Comment by chrisseaton

6 years ago

Most languages are context sensitive.

Most language tools are context free.

How did we go so wrong?

Languages being context sensitive results from hacking in new language features. It's a constant struggle to keep D context free :-/

  • Strictly speaking, D is not context free nor is any statically typed programming language. That said most languages, including D, have supersets that are context free and can be used to build an AST which can then be refined further with context sensitive checks (ie. variables are used after declaration) and then even further with type checks.

    Many language tools don't need a full blown language parser and can get by with a context-free parser for the language's superset. Things like autocompletion, spell checking, documentation/highlighting can all be implemented using context-free parsers.

    • I suppose we could argue about the definition of context free, but the compiler lexes it without any reference to the parser, and the parser builds the AST without any reference to symbols or semantic meaning.

      > spell checking ... using context-free parsers

      Only up to a point. D's spell checker uses the symbols in scope as its "dictionary". This means it is very good at guessing what you meant instead of what is typed, as the dictionary is very targeted. I.e. it uses the context, and the spell checker is part of the semantic pass.

      2 replies →

    • You realize the poster you are responding to is the creator of D? And has spend his career writing compilers? I'm not sure he needs to have someone explain what a context free grammar is.

      3 replies →

> Most languages are context sensitive. Most language tools are context free. How did we go so wrong?

We never did. We always knew that any real-world useful grammar is multi-level and attribute (well, it's constraint-based, though depending on your definition of "attribute grammar", those are equivalent). That's why we so much like recursive-descent parsers: adding any multi-level constraints are so easy to them - you have a full Turing-complete language at your disposal, unlike simplistic 1-dimensional DSLs of most parser generators.

Could this be viewed as supply exceeding demand?

Context-free grammars are ripe for theoretical computer science work even if they're not practically relevant. On the flipside, I suppose the constraints of context-free grammars are seen as a price not worth paying when designing a language.

Can you give an example (or three) where that lets us down? That would be very helpful to me I suspect.

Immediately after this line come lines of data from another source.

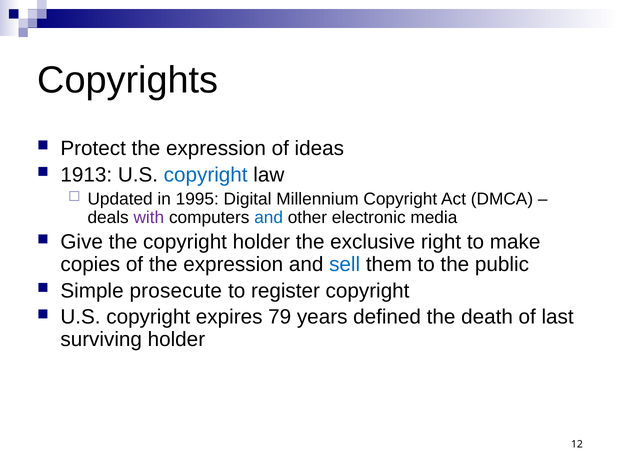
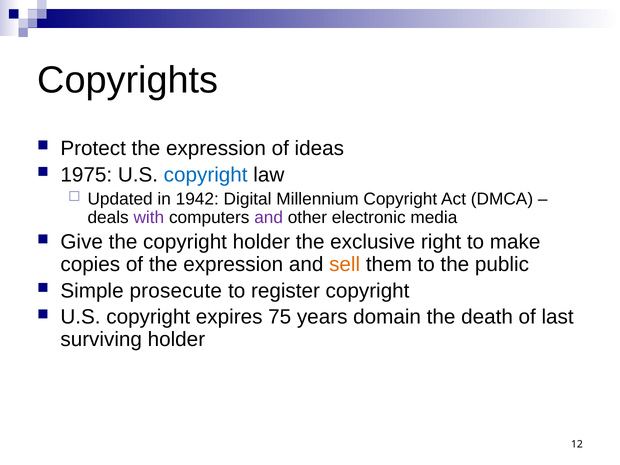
1913: 1913 -> 1975
1995: 1995 -> 1942
and at (269, 217) colour: blue -> purple
sell colour: blue -> orange
79: 79 -> 75
defined: defined -> domain
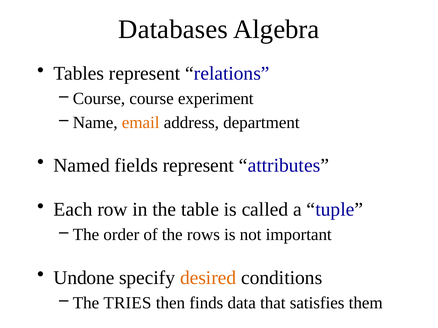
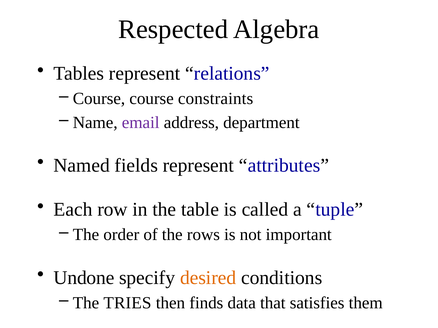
Databases: Databases -> Respected
experiment: experiment -> constraints
email colour: orange -> purple
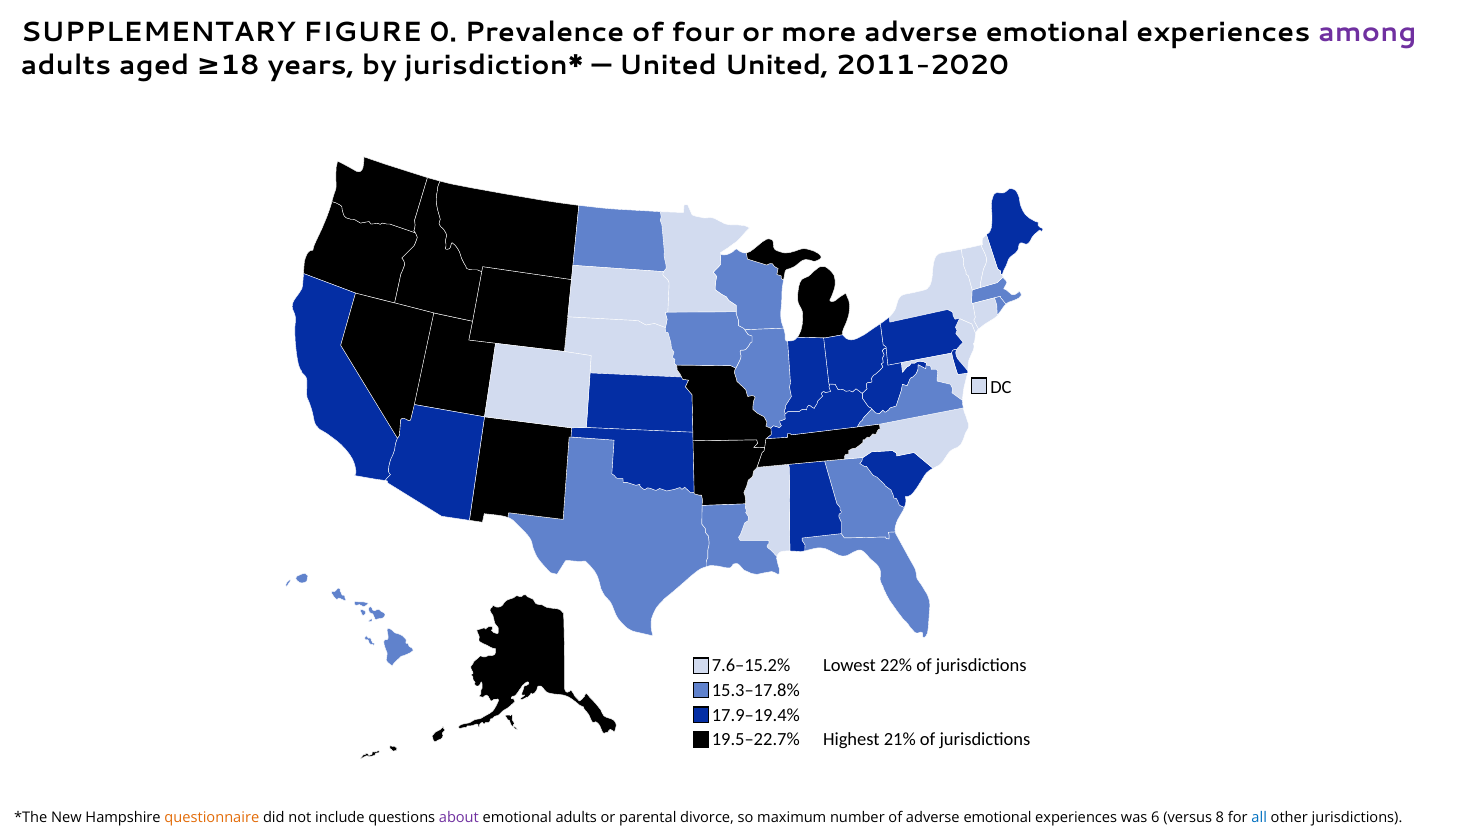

  • Examples of which bit?

    Languages that are context-sensitive? C, C++, Java, JavaScript.

    Examples of tools based on the starting expectation that languages are context-free? Yacc, Bison, Jay.

    Examples of the problems this causes? Well we're using the wrong tool for the job, right from the start. Instead of using an appropriate tool the first thing we do is bend our tools out of shape. We use side-effect actions to subvert the tool's model in an uncontrolled way. We don't get the full benefits of the tool's original model and can't rely on its guarantees.